Department of Health Outcomes and Biomedical Informatics.
Cancer Informatics Shared Resources, University of Florida Health Cancer Center, University of Florida, Gainesville, Florida, USA.
AMIA Annu Symp Proc. 2022 Feb 21;2021:1225-1233. eCollection 2021.
Social and behavioral determinants of health (SBDoH) have important roles in shaping people's health. In clinical research studies, especially comparative effectiveness studies, failure to adjust for SBDoH factors will potentially cause confounding issues and misclassification errors in either statistical analyses and machine learning-based models. However, there are limited studies to examine SBDoH factors in clinical outcomes due to the lack of structured SBDoH information in current electronic health record (EHR) systems, while much of the SBDoH information is documented in clinical narratives. Natural language processing (NLP) is thus the key technology to extract such information from unstructured clinical text. However, there is not a mature clinical NLP system focusing on SBDoH. In this study, we examined two state-of-the-art transformer-based NLP models, including BERT and RoBERTa, to extract SBDoH concepts from clinical narratives, applied the best performing model to extract SBDoH concepts on a lung cancer screening patient cohort, and examined the difference of SBDoH information between NLP extracted results and structured EHRs (SBDoH information captured in standard vocabularies such as the International Classification of Diseases codes). The experimental results show that the BERT-based NLP model achieved the best strict/lenient F1-score of 0.8791 and 0.8999, respectively. The comparison between NLP extracted SBDoH information and structured EHRs in the lung cancer patient cohort of 864 patients with 161,933 various types of clinical notes showed that much more detailed information about smoking, education, and employment were only captured in clinical narratives and that it is necessary to use both clinical narratives and structured EHRs to construct a more complete picture of patients' SBDoH factors.
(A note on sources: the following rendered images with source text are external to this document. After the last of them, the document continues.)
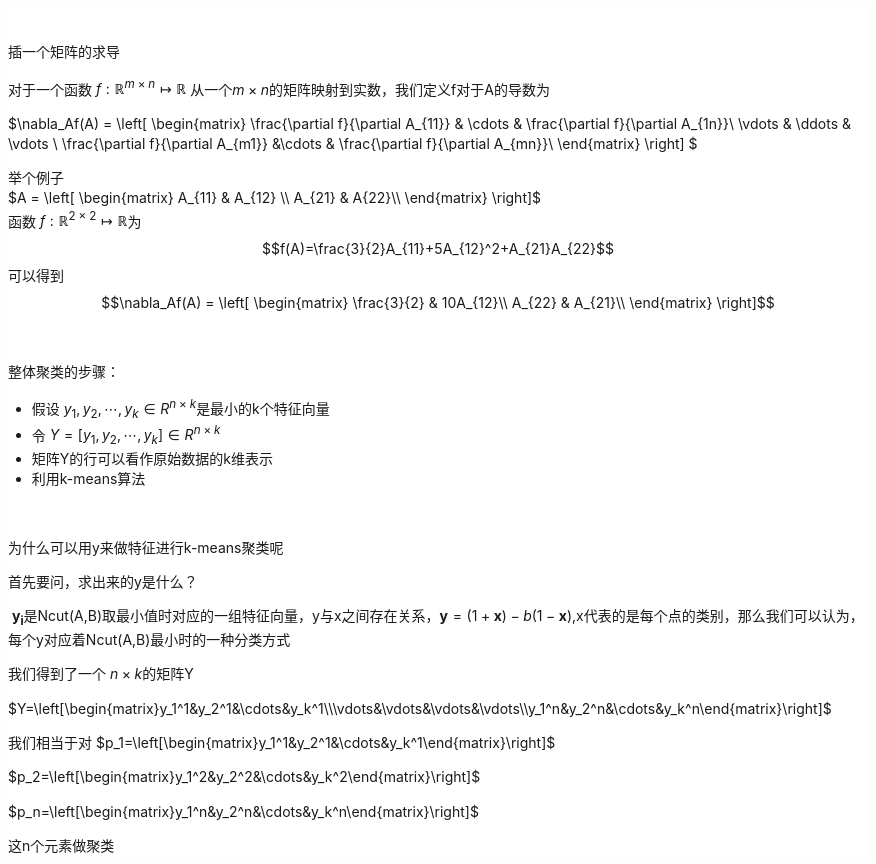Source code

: <br/>

插一个矩阵的求导

对于一个函数 $f: \mathbb{R}^{m\times n}\mapsto\mathbb{R}$ 从一个$m\times n$的矩阵映射到实数，我们定义f对于A的导数为

$\nabla_Af(A) = 
\left[
\begin{matrix} 
\frac{\partial f}{\partial A_{11}} & \cdots & \frac{\partial f}{\partial A_{1n}}\\
\vdots & \ddots &  \vdots \\
\frac{\partial f}{\partial A_{m1}} &\cdots & \frac{\partial f}{\partial A_{mn}}\\
\end{matrix}
\right]
$

举个例子  
    $A = \left[ \begin{matrix} A_{11} & A_{12} \\ A_{21} & A{22}\\ \end{matrix} \right]$  
      函数 $f:\mathbb{R}^{2\times 2}\mapsto \mathbb{R}$为
      $$f(A)=\frac{3}{2}A_{11}+5A_{12}^2+A_{21}A_{22}$$
      可以得到
      $$\nabla_Af(A) = \left[
\begin{matrix} 
\frac{3}{2} & 10A_{12}\\
A_{22} & A_{21}\\
\end{matrix}
\right]$$

<br/>

整体聚类的步骤：

- 假设 $y_1,y_2,\cdots,y_k\in R^{n\times k}$是最小的k个特征向量
- 令 $Y=[y_1,y_2,\cdots,y_k] \in R^{n\times k}$
- 矩阵Y的行可以看作原始数据的k维表示
- 利用k-means算法

<br/>

为什么可以用y来做特征进行k-means聚类呢

首先要问，求出来的y是什么？

​		$\mathbf{y_i}$是Ncut(A,B)取最小值时对应的一组特征向量，y与x之间存在关系，$\mathbf{y}=(1+\mathbf{x})-b(1-\mathbf{x})$,x代表的是每个点的类别，那么我们可以认为，每个y对应着Ncut(A,B)最小时的一种分类方式

我们得到了一个 $n\times k$的矩阵Y

$Y=\left[\begin{matrix}y_1^1&y_2^1&\cdots&y_k^1\\\vdots&\vdots&\vdots&\vdots\\y_1^n&y_2^n&\cdots&y_k^n\end{matrix}\right]$

我们相当于对 $p_1=\left[\begin{matrix}y_1^1&y_2^1&\cdots&y_k^1\end{matrix}\right]$

$p_2=\left[\begin{matrix}y_1^2&y_2^2&\cdots&y_k^2\end{matrix}\right]$

$p_n=\left[\begin{matrix}y_1^n&y_2^n&\cdots&y_k^n\end{matrix}\right]$

这n个元素做聚类
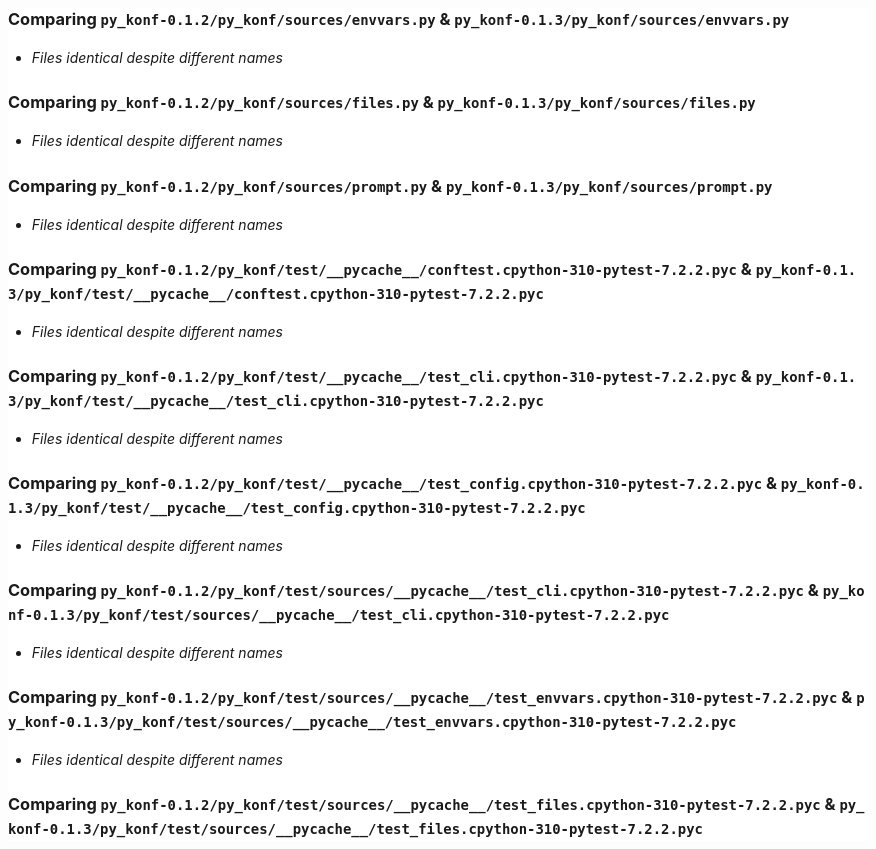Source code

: ### Comparing `py_konf-0.1.2/py_konf/sources/envvars.py` & `py_konf-0.1.3/py_konf/sources/envvars.py`

 * *Files identical despite different names*

### Comparing `py_konf-0.1.2/py_konf/sources/files.py` & `py_konf-0.1.3/py_konf/sources/files.py`

 * *Files identical despite different names*

### Comparing `py_konf-0.1.2/py_konf/sources/prompt.py` & `py_konf-0.1.3/py_konf/sources/prompt.py`

 * *Files identical despite different names*

### Comparing `py_konf-0.1.2/py_konf/test/__pycache__/conftest.cpython-310-pytest-7.2.2.pyc` & `py_konf-0.1.3/py_konf/test/__pycache__/conftest.cpython-310-pytest-7.2.2.pyc`

 * *Files identical despite different names*

### Comparing `py_konf-0.1.2/py_konf/test/__pycache__/test_cli.cpython-310-pytest-7.2.2.pyc` & `py_konf-0.1.3/py_konf/test/__pycache__/test_cli.cpython-310-pytest-7.2.2.pyc`

 * *Files identical despite different names*

### Comparing `py_konf-0.1.2/py_konf/test/__pycache__/test_config.cpython-310-pytest-7.2.2.pyc` & `py_konf-0.1.3/py_konf/test/__pycache__/test_config.cpython-310-pytest-7.2.2.pyc`

 * *Files identical despite different names*

### Comparing `py_konf-0.1.2/py_konf/test/sources/__pycache__/test_cli.cpython-310-pytest-7.2.2.pyc` & `py_konf-0.1.3/py_konf/test/sources/__pycache__/test_cli.cpython-310-pytest-7.2.2.pyc`

 * *Files identical despite different names*

### Comparing `py_konf-0.1.2/py_konf/test/sources/__pycache__/test_envvars.cpython-310-pytest-7.2.2.pyc` & `py_konf-0.1.3/py_konf/test/sources/__pycache__/test_envvars.cpython-310-pytest-7.2.2.pyc`

 * *Files identical despite different names*

### Comparing `py_konf-0.1.2/py_konf/test/sources/__pycache__/test_files.cpython-310-pytest-7.2.2.pyc` & `py_konf-0.1.3/py_konf/test/sources/__pycache__/test_files.cpython-310-pytest-7.2.2.pyc`
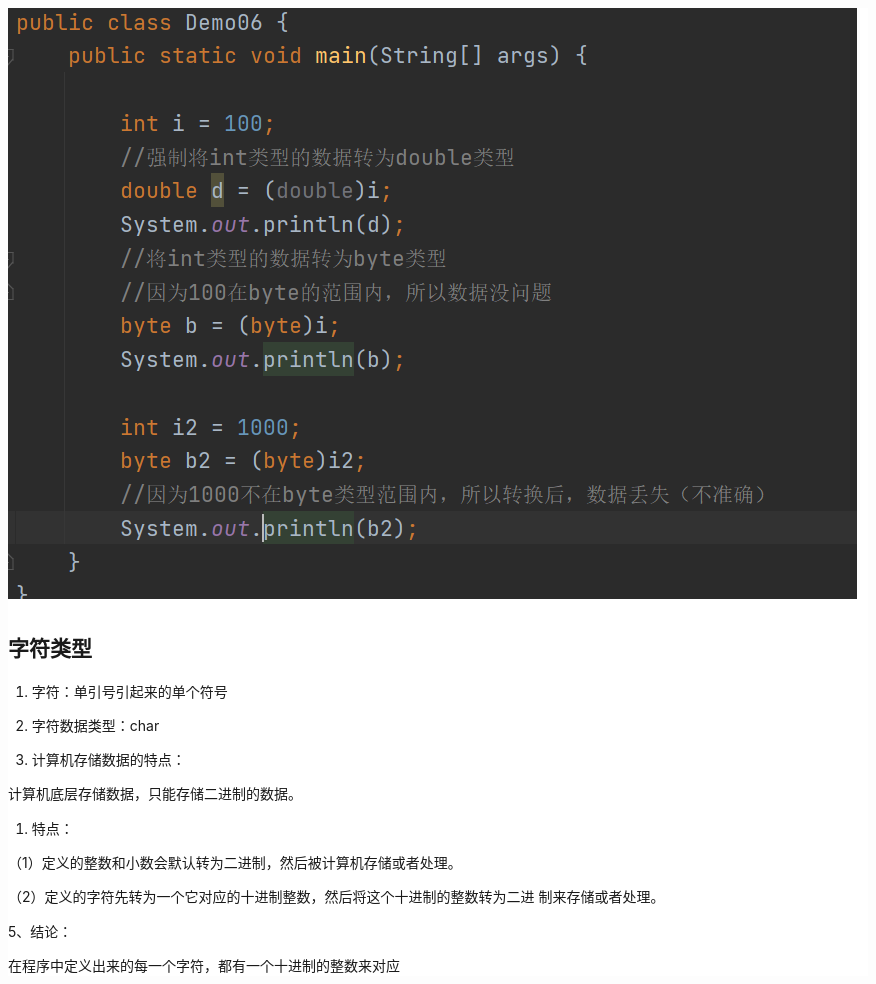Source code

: ![](media/7d26f5d19df25e2b349dd035583f8fe0.png)

## 

## 字符类型

1.  字符：单引号引起来的单个符号

2.  字符数据类型：char

3.  计算机存储数据的特点：

计算机底层存储数据，只能存储二进制的数据。

1.  特点：

（1）定义的整数和小数会默认转为二进制，然后被计算机存储或者处理。

（2）定义的字符先转为一个它对应的十进制整数，然后将这个十进制的整数转为二进
制来存储或者处理。

5、结论：

在程序中定义出来的每一个字符，都有一个十进制的整数来对应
社会和行为决定因素(Social and behavioral determinants of health,SBDoH)对塑造人们的健康起着重要作用。在临床研究中,尤其是在比较疗效研究中,如果不调整 SBDoH 因素,将在统计分析和基于机器学习的模型中造成混淆问题和分类错误。然而,由于当前电子健康记录(Electronic health record,EHR)系统中缺乏结构化的 SBDoH 信息,以及大部分 SBDoH 信息都记录在临床叙述中,因此很少有研究关注临床结局中的 SBDoH 因素。自然语言处理(Natural language processing,NLP)是从非结构化临床文本中提取此类信息的关键技术。然而,目前还没有一个成熟的专注于 SBDoH 的临床 NLP 系统。在这项研究中,我们检查了两种最先进的基于转换器的 NLP 模型,包括 BERT 和 RoBERTa,以从临床叙述中提取 SBDoH 概念,应用表现最好的模型从一个肺癌筛查患者队列中提取 SBDoH 概念,并检查了 NLP 提取结果与结构化 EHR(使用国际疾病分类代码等标准词汇表捕获的 SBDoH 信息)之间的 SBDoH 信息差异。实验结果表明,基于 BERT 的 NLP 模型分别达到了最佳的严格/宽松 F1 得分为 0.8791 和 0.8999。在 864 名肺癌患者队列中,对 161933 种不同类型的临床笔记进行的比较显示,NLP 提取的 SBDoH 信息与结构化 EHRs 之间,仅在临床叙述中才能捕捉到更多关于吸烟、教育和就业的详细信息,因此有必要同时使用临床叙述和结构化 EHRs,以构建更完整的患者 SBDoH 因素图景。